メッセージ

この研究室では様々な腎臓病の発症と進展についてユニークな研究しています。
また、腎生検病理診断の質の向上を目指した様々な活動をしています。

分からないことを理解できるようになりたいと思うこと、それに対して方略を考えて努力すること、そしてその成果が評価されること、これが研究を続けていくうえでの大切な要素だと思います。この過程を楽しみ、成果を社会に問うという作業のドライブに、イメージをもつことは必要です。

病理学あるいは形態学はカタチから情報を収集するというアナログ的な作業ですが、病変から抽出する情報の質を高めるためには、経験と論理的に考える習慣に加えて、イメージを抱く感性と科学的なセンスも大切な素養です。これらの素養は、ジャーナルクラブやグループディスカッションにより高められると考えていますし、科学的センスはある程度努力によってカバーできると思います。それを育むのに、それぞれのラボメンバーがコミュニケーションをよくとって理解しあい、助け合うということも大切だということを、私はこれまでのラボメンバーから学びました。

研究の目的は、もちろんその成果が社会の役に立つことが第一ですが、研究を通して合理的に考えたり、科学的に検証することの必要性を学んだり、社会に発信すべくプレゼンテーションのスキルなども、研究を通して得られるかけがえのないものです。

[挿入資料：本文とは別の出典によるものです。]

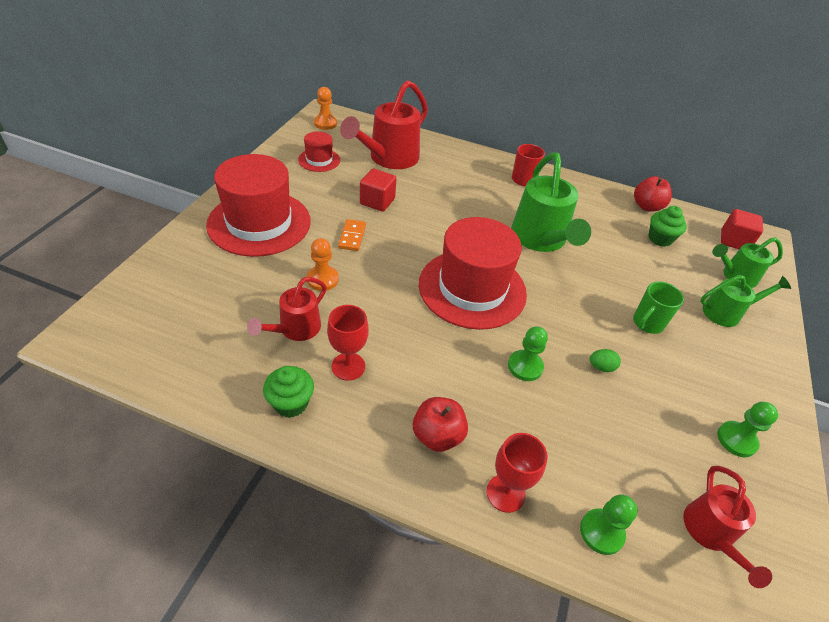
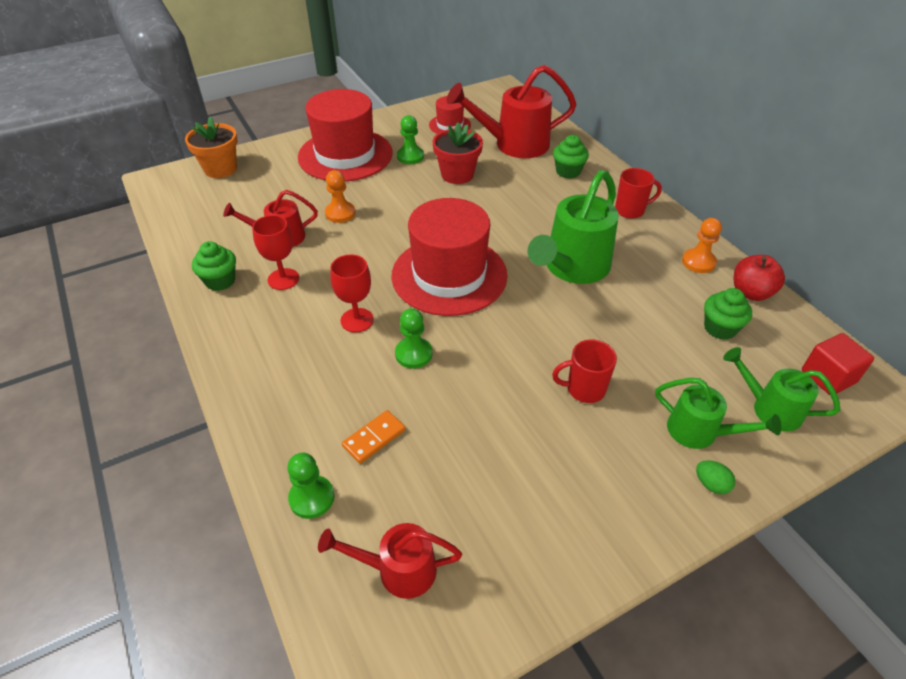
camera: 45 degrees right, 0 degrees up
(142, 291) = (220, 169): none -> orange flower pot
(325, 123) = (493, 97): orange pawn -> orange pawn (698, 262)
(352, 236) = (401, 193): orange domino -> orange domino (374, 438)
(377, 201) = (457, 175): red cube -> red flower pot
(437, 435) = (283, 357): red apple -> none
(452, 166) = (568, 172): none -> green cupcake
(505, 493) = (279, 423): red goblet -> red goblet (357, 320)
(601, 367) = (482, 394): green egg -> green egg (711, 484)
(647, 323) = (584, 389): green mug -> red mug
(710, 534) = (398, 570): red watering can -> red watering can turned 45 degrees clockwise
(736, 440) = (534, 531): green pawn -> green pawn (410, 156)

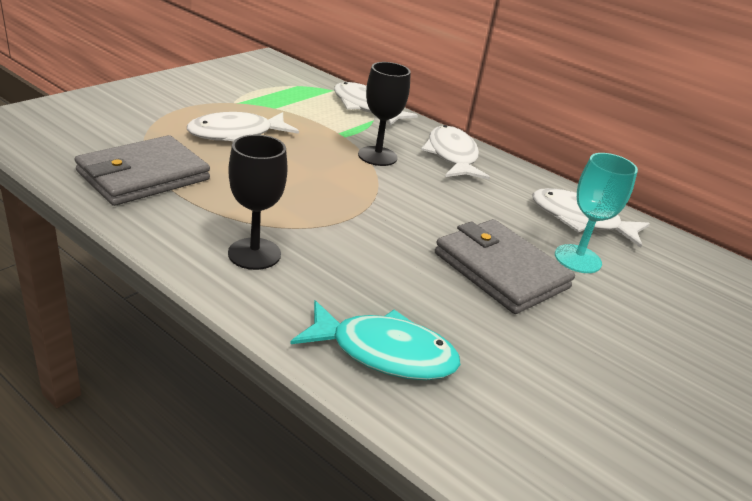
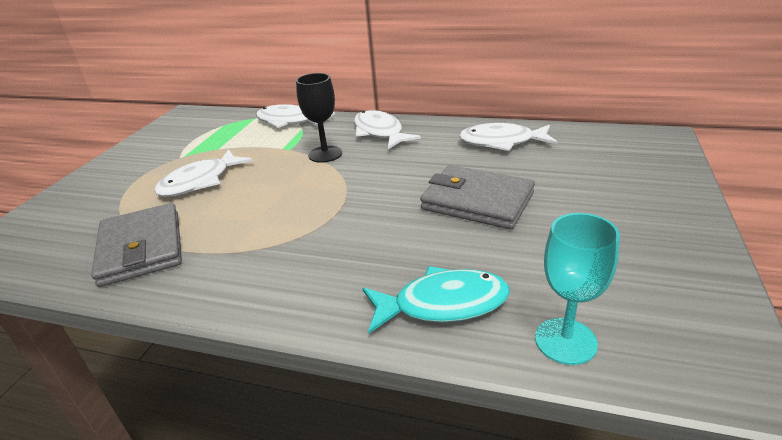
camera: 15 degrees left, 0 degrees up
(143, 175) = (141, 248): grey wallet -> grey wallet turned 45 degrees counterclockwise
(254, 254) = (283, 272): black goblet -> none
(577, 259) = (521, 170): turquoise goblet -> turquoise goblet (565, 341)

この研究室では、腎臓病の研究をしています。どうして腎臓病になるのかという原因論ももちろん重要ですが、同時にどうして腎臓の機能が悪くなるのか?どうして進行してしまうのか?という病態論も、病気を理解する大きな根拠となります。臓器の機能低下は形態で捉えられ、形態の中に病態の理解に意義のある新しいルールがあるものと信じて、イメージを大切に形態から機能を考えていきます。病気の本質を捉える病理学的研究は、私たちの場合、実際のヒトの腎生検材料や遺伝子操作動物モデル、さらには培養細胞を使ってマクロからミクロへ、ミクロから分子へ、分子から個体へと、常に関連付けながら進めていきます。この手法は、病理学あるいは形態学の基本であり、可視化の技術を駆使しながら、ゆっくりと、しかし確実に真実に迫っていくというスリリングな作業です。
もちろん、予測のできる答えは用意されていません。

私は、研究を始めてから、ヒトが物事を考えるということはどういうことなのか、少しずつ分かり、またできるようになってきました。私たちの研究が腎臓学に更に寄与するために、考えるという過程を若くて個性のある人たちと共有したいと思っています。